**EXCERPT PROVIDED**.
□ □ □ □

[hackerspaces] Safe Space Policies?

Wilco Baan Hofman wilco at baanhofman.nl
Mon Jan 27 14:58:33 CET 2014


On 27/01/14 14:23, Christie Dudley wrote:
> Long thread is long, contentious and a lot of postulation.
>
> I've been talking with women who aren't part of the hacker/hackerspace
> scene, but could fit in if they wanted to. I'm assuming it's that
> demographic that everyone is talking about here?
>
> Yeah, the sleazebags will put people off, and you better believe that
> if that's the first impression your space gives a person (male or
> female) they'll probably leave and not tell you because they're so
> creeped out. 
>
> But that's not why the women I have talked to don't like to hang
> around hackerspaces. They don't like to hang around because they're
> *bored*. People don't talk to us/them or includes us in their
> conversations, even if we seem interested, except in a strange and
> smarmy sort of way where we can't really engage unless
> we're like looking for a date or something, which has nothing to do
> with why women *should* be showing up to hackerspaces, although that's
> about how more than half of women wind up there - ushered in by their SOs.

□ □ □ □

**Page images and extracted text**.

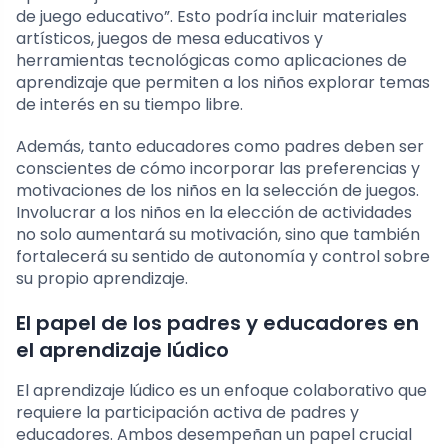
de juego educativo”. Esto podría incluir materiales
artísticos, juegos de mesa educativos y
herramientas tecnológicas como aplicaciones de
aprendizaje que permiten a los niños explorar temas
de interés en su tiempo libre.
Además, tanto educadores como padres deben ser
conscientes de cómo incorporar las preferencias y
motivaciones de los niños en la selección de juegos.
Involucrar a los niños en la elección de actividades
no solo aumentará su motivación, sino que también
fortalecerá su sentido de autonomía y control sobre
su propio aprendizaje.
El papel de los padres y educadores en
el aprendizaje lúdico
El aprendizaje lúdico es un enfoque colaborativo que
requiere la participación activa de padres y
educadores. Ambos desempeñan un papel crucial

□ □ □ □

**LIST OF TASKS**.
1 - In the hackerspaces safe-space post, what reason does Christie Dudley give for why the women she talked to don't like to hang around hackerspaces?
2 - Carry on the hackerspaces safe-space post from its last sentence.

**EXERCISE ANSWERS**.
1 - They're bored.

2 -
>
> I sometimes wonder if I would have ever joined had Audrey not been
> hanging around the day I showed up trying to iron clothes with a
> knife. ("Here, use a pan! It's much flatter!") I look back in fondness
> at all the friends I have made along the way... but still if I go back
> to the first hackerspace I joined, I see it all again. All I can do to
> find someone who's there from before who remembers me and knows I'm
> interesting to talk to.
>
I agree completely. Though I don't think the engagement-problem is
specific to women. I've seen it anywhere you join in an established
group as an outsider, especially if your interests do not line up with
the people present at that specific time. This is one of the reasons we
have specific open nights at our hackerspace where people will stop with
the project they're working on specifically to talk to people that come
in, regardless of gender obviously.
>
> If you have the kind of establishment where you are concerned that the
> men there will behave inappropriately around women, then you have two
> problems. Anti-harassment policies might address the first, but tend
> to make the second even worse, as it's been my experience that people
> tend to shy away from things entirely that could get them in trouble
> if they make the wrong move.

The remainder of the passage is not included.